Monday, November 13

Breakable















Oliva Denaro in 1960 is on the cusp of adolescence, adhering to the numerous rules imposed on girls in her Sicilian village, but the rigidity only underscores the arbitrariness. She loves to draw and help her father gather snails to eat. She is a good student who enjoys competing and playing with her friend, Liliana, the daughter of a communist activist who encourages his daughter to pursue an education and dream of a career in politics. Oliva helps her parents, longs for more freedom, and chides the chickens: “You love a cage more than your freedom.”

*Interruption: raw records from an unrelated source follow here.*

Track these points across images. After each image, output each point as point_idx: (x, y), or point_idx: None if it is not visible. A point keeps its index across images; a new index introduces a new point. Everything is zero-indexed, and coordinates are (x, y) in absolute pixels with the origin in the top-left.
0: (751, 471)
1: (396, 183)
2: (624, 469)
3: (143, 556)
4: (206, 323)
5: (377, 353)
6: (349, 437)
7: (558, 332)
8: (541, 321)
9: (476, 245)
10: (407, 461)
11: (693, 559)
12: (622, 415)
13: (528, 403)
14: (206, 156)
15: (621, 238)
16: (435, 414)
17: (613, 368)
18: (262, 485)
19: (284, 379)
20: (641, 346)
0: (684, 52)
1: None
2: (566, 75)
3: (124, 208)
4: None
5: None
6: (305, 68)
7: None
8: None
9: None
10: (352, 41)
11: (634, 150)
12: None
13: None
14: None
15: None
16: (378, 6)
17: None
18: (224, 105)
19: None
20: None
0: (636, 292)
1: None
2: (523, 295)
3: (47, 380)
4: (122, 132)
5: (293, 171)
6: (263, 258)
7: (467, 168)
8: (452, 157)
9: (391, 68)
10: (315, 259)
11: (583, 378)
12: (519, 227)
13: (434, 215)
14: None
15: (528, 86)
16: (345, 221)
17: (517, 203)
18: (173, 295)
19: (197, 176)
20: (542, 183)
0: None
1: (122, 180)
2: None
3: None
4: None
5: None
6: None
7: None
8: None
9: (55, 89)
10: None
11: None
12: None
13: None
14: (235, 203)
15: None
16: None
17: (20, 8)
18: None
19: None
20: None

 She understands that her limited freedoms will end with adolescence. The Unbreakable Heart of Oliva Denaro by Viola Ardone is based on a true story and Oliva worries. “My body didn’t want to mature into a woman’s but the outside world already saw me as such. I was no longer invisible: I could be watched and judged.”  

The family struggles to get by with a small patch of land. The father is lackadaisical, yet loving. The mother, a newcomer to the village as a young bride years earlier, constantly frets about what others think – and serves as a constant critic to her family, especially after Oliva's older sister was forced into an unhappy marriage. The prize for obedience is a mother’s love. 

Gossip is cruel in the small village, and Oliva concedes that words are weapons. “Even everyday words can be hurtful when they rattle around in the mouths of the ignorant.”

Her mother insists that girls must suffer for beauty, and Oliva muses: “Beauty is always in the eye of the beholder. Maybe that’s why we love eyes.”

Protecting a beautiful daughter is challenging for the poor, and a wealthier young man in the village takes a liking to Oliva, kidnapping and raping her to force a marriage. She reports the crime to authorities who are dumbfounded that the family rejects the marriage offer. An officer who is a family friend advises, “The law is for people with money.”

That incident ends Oliva's childhood and dreams of being an artist, and many readers will take issue with the book's title. The girl endures a humiliating trial, during which she feels more like defendant than victim. Activists, teachers and Liliana support her during the trial and years later, helping her bear the shame of injustice. Oliva’s mother questions a teacher's involvement in the politics of women's rights, and the woman replies, “We’re all involved in politics, one way or another…. Everything is politics: our choices, what we are willing or unwilling to do for ourselves and for others.”

Two decades later, Italy criminalizes rape marriages and honor killings. Taking no action on such matters is tacit approval. 

Oliva eventually returns to the village to teach and she holds her head high. “Home is where you hope one day to return, I think to myself, even if it has rejected you. Home is where you want to escape from, even though it taught you to walk and talk.”